**Tarefas a cumprir**
1) Reescreva o trecho selecionado, de “Quem haveria de” até “Evangelho mulher alguma.”, alterando “Chipre” para “Creta”.
2) Identifique todas as linhas das entradas em que aparece a palavra “appoggiatura” e copie-as. Maiúsculas e minúsculas devem coincidir.

**Trecho selecionado**
◇ ◇ ◇ ◇ ◇

Sua segunda ação como cristã foi convidar todos os missionários
a deixar seu albergue e alojar-se em sua espaçosa casa de comércio: “Se me
tendes por fiel ao Senhor”, disse. Isto estava cordialmente falado. Lídia tinha
realmente boas razões: Sua casa era o único lugar adequado para as reuniões de
culto da futura comunidade cristã. O que também seu pundonor cristão, sua
necessidade material, sua ambição
feminina encontrassem certa satisfação em abrigar a primeira igreja cristã e
favorecer os missionários, quem poderia vituperá-la por isso? “Assim nos
obrigou!”, acrescenta São Lucas, risonho. Era uma honra para Lídia que São
Paulo aceitasse o convite. Ela foi uma coluna para a igreja apostólica, uma
amiga maternal do Apóstolo, de todos os mensageiros da fé e da recente
comunidade. Quando São Paulo escreve depois : “Vós o sabeis, filipenses meus:
quando comecei a pregar o Evangelho entre vós, e depois saí da Macedônia,
nenhuma comunidade entrou comigo numa relação do mútuo dar e recebe senão
somente a vossa... Também à Tessalônica me haveis enviado mais de uma vez algo
para socorrer minha necessidade” (Filipenses 4, 15-16), sem dúvida muitas
destas dádivas passaram pelas mãos de Lídia.
Quem haveria de pensar que o Evangelho faria sua entrada na
Europa tão calada e ocultamente? Não solenemente como no Areópago ante os
filósofos, não dramaticamente como em Chipre ante o homem de Estado, mas em
forma de idílio como uma manhã de verão fresca pelo rocio ou como uma deliciosa
aurora no Oriente. Estes suaves e contudo vigorosos tons de sentimento
introduziu a mulher no Evangelho já no tempo de Jesus. E em Filipos continua
ecoando. Quando o Evangelho veio para a Europa, chegou primeiramente para as
mulheres, porque os homens não estava presentes, como também entre os
samaritanos foi uma mulher a que Jesus iniciou no mistério do reino de Deus. As
mulheres foram as últimas ao pé da cruz, na sepultura, assim as primeiras junto
ao sepulcro vazio. Nas tristes histórias de hipocrisias, ódios, perseguições,
injúrias, deserções e covardes fugas não encontramos no Evangelho mulher alguma.

◇ ◇ ◇ ◇ ◇

**Material apresentado**
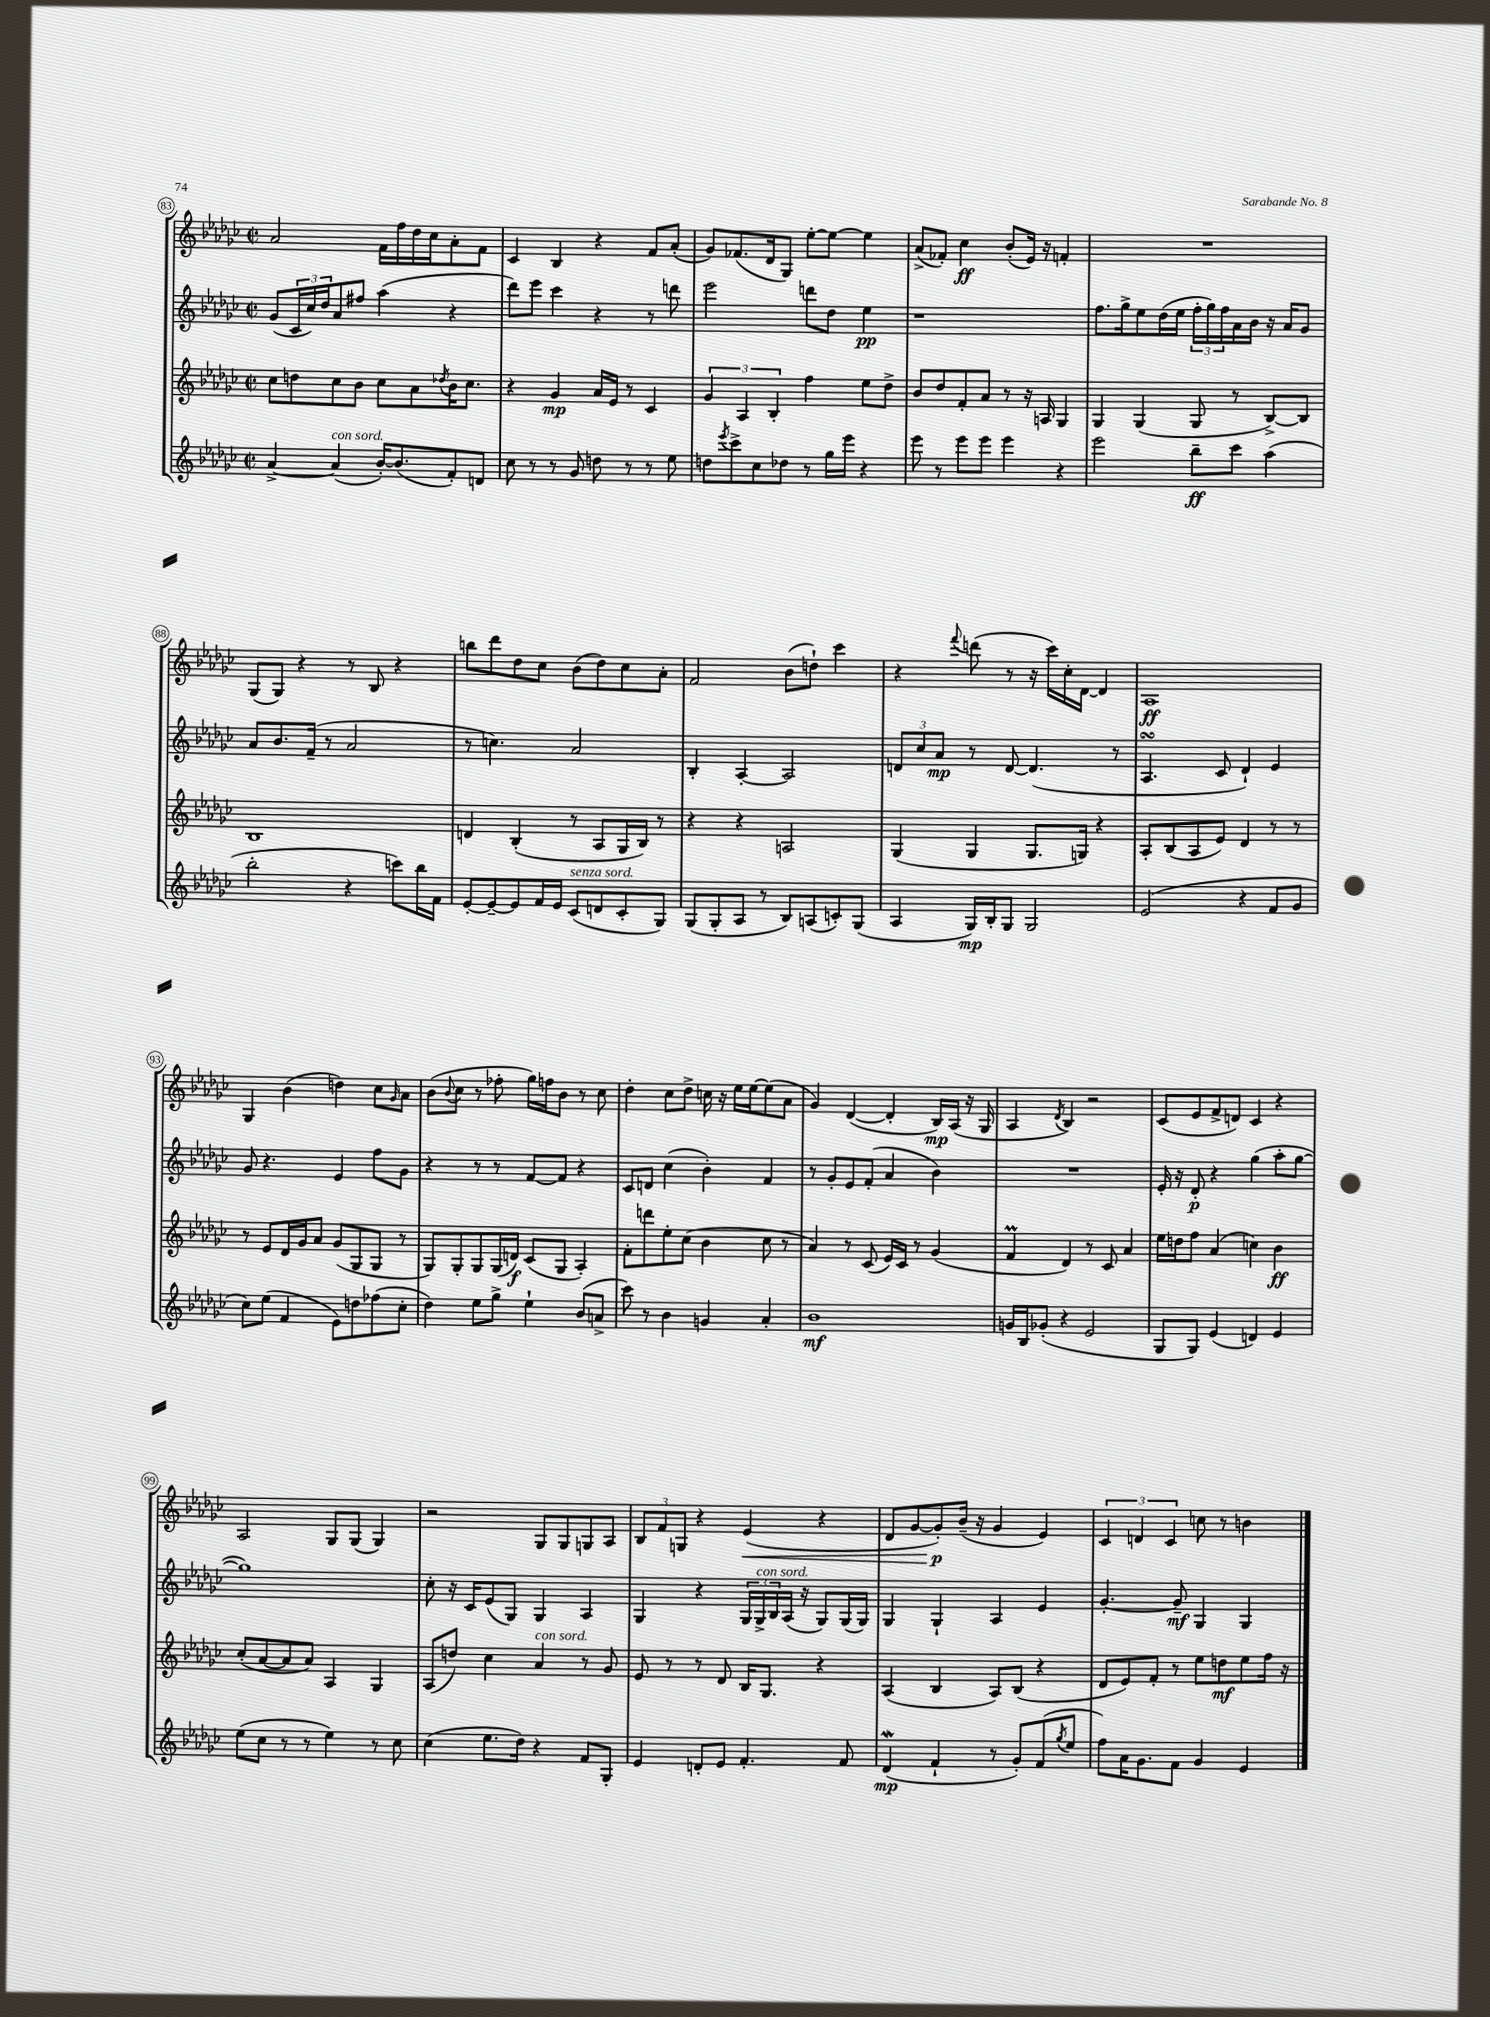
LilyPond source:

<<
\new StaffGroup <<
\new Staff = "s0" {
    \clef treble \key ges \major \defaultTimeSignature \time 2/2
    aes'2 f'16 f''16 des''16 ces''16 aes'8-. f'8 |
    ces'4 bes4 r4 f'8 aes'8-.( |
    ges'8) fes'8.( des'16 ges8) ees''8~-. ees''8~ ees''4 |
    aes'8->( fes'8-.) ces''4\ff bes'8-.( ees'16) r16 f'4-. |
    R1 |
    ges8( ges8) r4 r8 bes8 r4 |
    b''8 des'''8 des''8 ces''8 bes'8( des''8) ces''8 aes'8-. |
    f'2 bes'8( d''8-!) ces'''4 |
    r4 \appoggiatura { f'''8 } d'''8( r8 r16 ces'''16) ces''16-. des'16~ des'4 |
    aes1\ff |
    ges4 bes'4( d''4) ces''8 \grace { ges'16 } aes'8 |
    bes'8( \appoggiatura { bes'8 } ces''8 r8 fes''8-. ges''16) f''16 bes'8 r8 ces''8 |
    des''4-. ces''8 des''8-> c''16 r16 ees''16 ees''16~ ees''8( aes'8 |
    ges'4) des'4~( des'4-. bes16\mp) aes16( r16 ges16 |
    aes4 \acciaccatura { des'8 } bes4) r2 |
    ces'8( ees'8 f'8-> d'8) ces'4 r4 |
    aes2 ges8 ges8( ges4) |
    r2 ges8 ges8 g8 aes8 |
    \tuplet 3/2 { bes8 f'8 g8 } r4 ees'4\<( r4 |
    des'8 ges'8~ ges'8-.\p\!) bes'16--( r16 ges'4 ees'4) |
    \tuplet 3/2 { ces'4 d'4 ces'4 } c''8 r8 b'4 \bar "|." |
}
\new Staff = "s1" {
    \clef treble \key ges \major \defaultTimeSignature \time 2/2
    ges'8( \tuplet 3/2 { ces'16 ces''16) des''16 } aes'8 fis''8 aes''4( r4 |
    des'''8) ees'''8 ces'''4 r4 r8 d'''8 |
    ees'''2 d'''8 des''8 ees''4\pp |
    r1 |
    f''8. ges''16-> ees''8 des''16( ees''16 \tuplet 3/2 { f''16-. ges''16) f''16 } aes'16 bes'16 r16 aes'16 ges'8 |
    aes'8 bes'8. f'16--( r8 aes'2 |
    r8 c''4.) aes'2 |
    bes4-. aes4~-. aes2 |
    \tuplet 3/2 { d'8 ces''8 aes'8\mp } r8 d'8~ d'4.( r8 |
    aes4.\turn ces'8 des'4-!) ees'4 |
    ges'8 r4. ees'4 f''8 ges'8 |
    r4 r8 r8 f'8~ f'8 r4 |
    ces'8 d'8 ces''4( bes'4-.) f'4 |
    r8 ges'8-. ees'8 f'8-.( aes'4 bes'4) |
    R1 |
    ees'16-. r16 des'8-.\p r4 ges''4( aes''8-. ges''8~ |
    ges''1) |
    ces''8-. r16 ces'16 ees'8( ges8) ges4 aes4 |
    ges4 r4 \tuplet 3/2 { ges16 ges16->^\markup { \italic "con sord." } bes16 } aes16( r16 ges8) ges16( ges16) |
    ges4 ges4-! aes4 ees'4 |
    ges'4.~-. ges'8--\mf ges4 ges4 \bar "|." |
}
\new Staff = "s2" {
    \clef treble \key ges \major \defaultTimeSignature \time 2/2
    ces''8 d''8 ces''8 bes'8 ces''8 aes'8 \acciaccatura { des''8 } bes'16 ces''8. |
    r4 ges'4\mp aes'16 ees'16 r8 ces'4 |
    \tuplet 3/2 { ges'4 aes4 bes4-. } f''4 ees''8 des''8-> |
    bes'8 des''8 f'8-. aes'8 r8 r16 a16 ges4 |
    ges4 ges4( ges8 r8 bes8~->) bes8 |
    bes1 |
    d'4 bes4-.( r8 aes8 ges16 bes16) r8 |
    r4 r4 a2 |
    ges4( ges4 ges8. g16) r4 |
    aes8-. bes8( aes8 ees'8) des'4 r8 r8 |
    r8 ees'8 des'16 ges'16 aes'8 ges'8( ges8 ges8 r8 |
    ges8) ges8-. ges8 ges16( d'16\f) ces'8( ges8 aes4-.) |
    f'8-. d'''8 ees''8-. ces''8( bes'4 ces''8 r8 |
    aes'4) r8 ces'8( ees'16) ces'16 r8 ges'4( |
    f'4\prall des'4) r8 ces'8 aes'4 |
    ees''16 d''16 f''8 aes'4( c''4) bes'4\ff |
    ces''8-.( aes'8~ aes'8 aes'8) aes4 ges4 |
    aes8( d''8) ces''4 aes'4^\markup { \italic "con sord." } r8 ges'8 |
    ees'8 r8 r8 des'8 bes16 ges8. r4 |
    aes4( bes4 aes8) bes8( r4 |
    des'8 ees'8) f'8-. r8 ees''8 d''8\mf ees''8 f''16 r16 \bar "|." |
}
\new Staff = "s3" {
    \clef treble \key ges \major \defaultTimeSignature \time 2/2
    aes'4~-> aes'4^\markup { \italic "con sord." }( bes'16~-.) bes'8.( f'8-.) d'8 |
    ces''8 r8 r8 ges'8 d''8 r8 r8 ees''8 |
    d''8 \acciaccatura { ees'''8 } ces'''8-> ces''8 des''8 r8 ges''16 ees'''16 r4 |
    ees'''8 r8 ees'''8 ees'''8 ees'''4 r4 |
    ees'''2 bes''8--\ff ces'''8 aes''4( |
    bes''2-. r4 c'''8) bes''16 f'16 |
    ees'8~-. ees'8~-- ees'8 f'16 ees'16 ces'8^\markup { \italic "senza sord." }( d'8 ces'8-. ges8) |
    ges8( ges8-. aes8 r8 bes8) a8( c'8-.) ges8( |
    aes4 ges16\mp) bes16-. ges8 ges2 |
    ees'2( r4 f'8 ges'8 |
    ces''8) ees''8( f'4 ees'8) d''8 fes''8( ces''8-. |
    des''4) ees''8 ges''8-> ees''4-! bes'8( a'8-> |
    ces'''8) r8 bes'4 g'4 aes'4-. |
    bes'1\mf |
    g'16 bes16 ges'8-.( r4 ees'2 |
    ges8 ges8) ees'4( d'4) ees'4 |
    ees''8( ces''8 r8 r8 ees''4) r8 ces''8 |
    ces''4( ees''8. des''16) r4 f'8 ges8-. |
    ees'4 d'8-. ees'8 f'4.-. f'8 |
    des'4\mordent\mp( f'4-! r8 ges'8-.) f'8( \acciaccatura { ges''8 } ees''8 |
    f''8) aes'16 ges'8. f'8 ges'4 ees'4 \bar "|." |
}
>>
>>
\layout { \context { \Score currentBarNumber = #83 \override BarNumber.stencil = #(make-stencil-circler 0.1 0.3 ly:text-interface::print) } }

◇ ◇ ◇ ◇ ◇

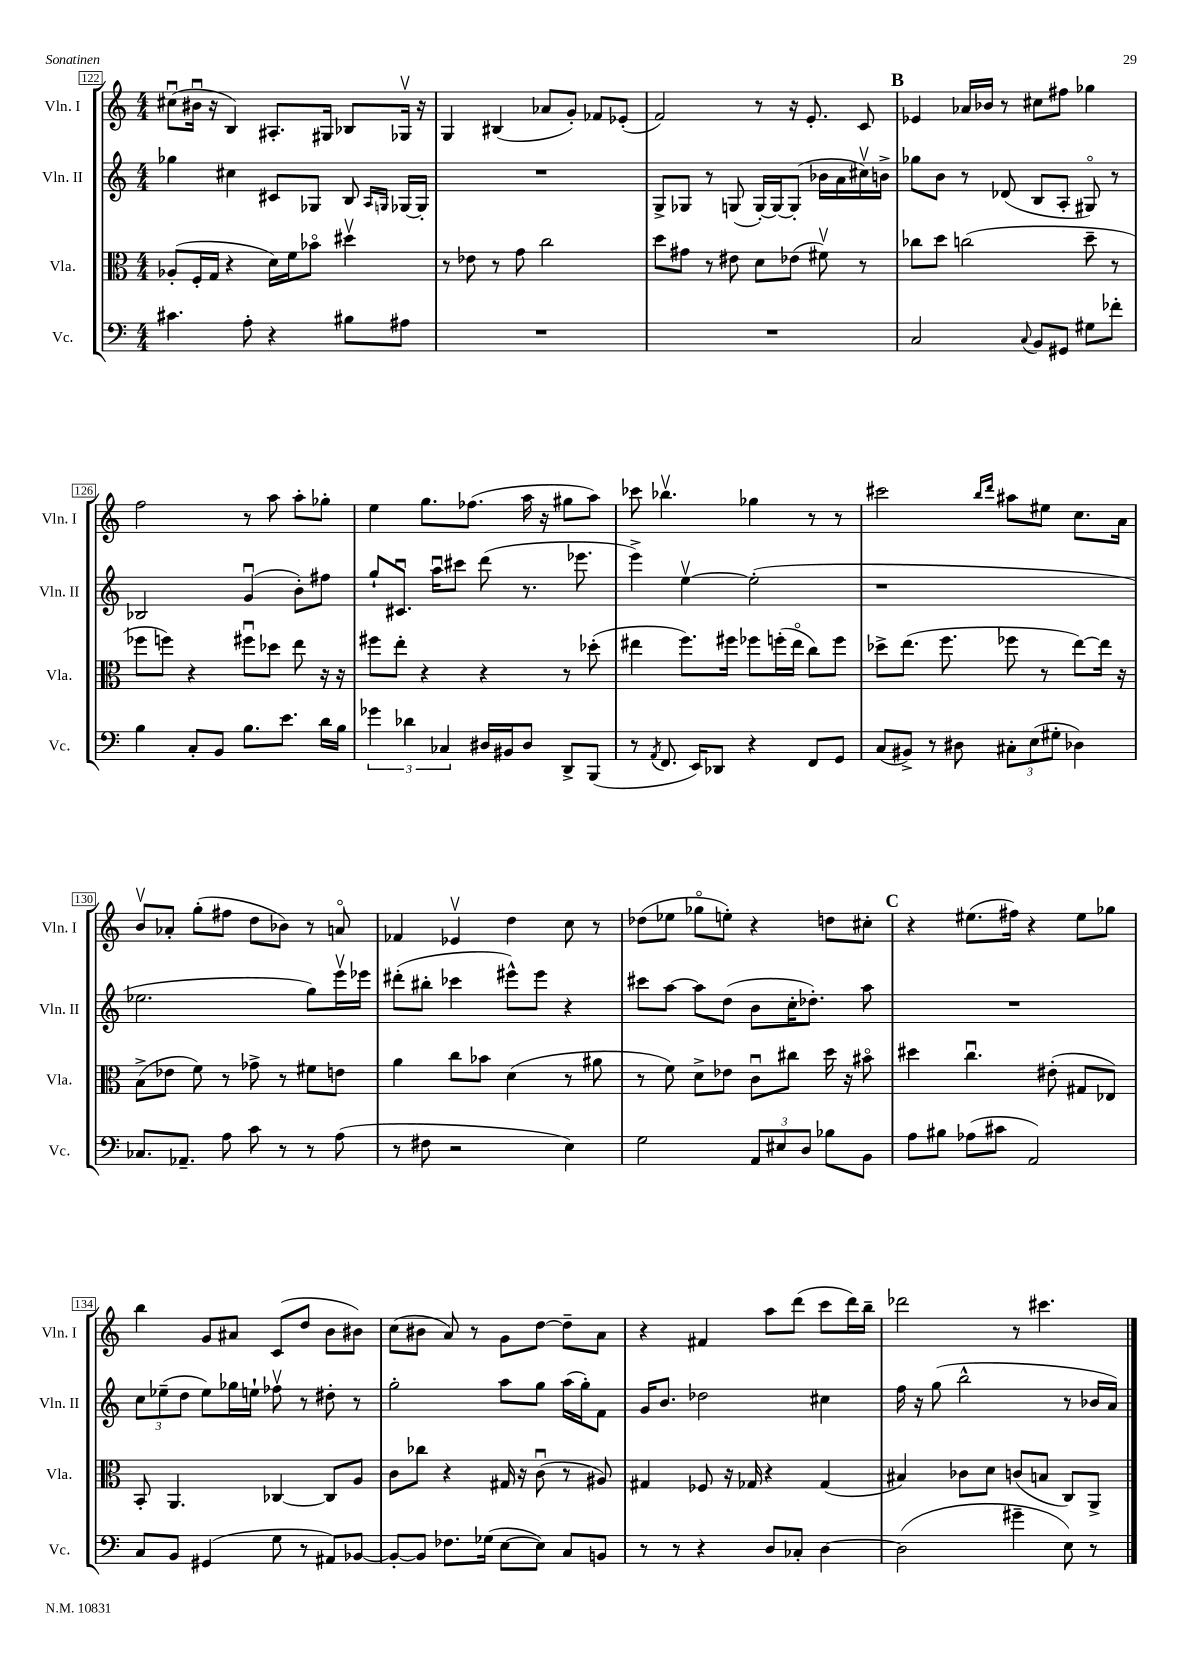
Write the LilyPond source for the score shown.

◇ ◇ ◇ ◇ ◇

**Resultados das tarefas**
1)
Quem haveria de pensar que o Evangelho faria sua entrada na
Europa tão calada e ocultamente? Não solenemente como no Areópago ante os
filósofos, não dramaticamente como em Creta ante o homem de Estado, mas em
forma de idílio como uma manhã de verão fresca pelo rocio ou como uma deliciosa
aurora no Oriente. Estes suaves e contudo vigorosos tons de sentimento
introduziu a mulher no Evangelho já no tempo de Jesus. E em Filipos continua
ecoando. Quando o Evangelho veio para a Europa, chegou primeiramente para as
mulheres, porque os homens não estava presentes, como também entre os
samaritanos foi uma mulher a que Jesus iniciou no mistério do reino de Deus. As
mulheres foram as últimas ao pé da cruz, na sepultura, assim as primeiras junto
ao sepulcro vazio. Nas tristes histórias de hipocrisias, ódios, perseguições,
injúrias, deserções e covardes fugas não encontramos no Evangelho mulher alguma.

2)
    r4 \appoggiatura { f'''8 } d'''8( r8 r16 ces'''16) ces''16-. des'16~ des'4 |
    bes'8( \appoggiatura { bes'8 } ces''8 r8 fes''8-. ges''16) f''16 bes'8 r8 ces''8 |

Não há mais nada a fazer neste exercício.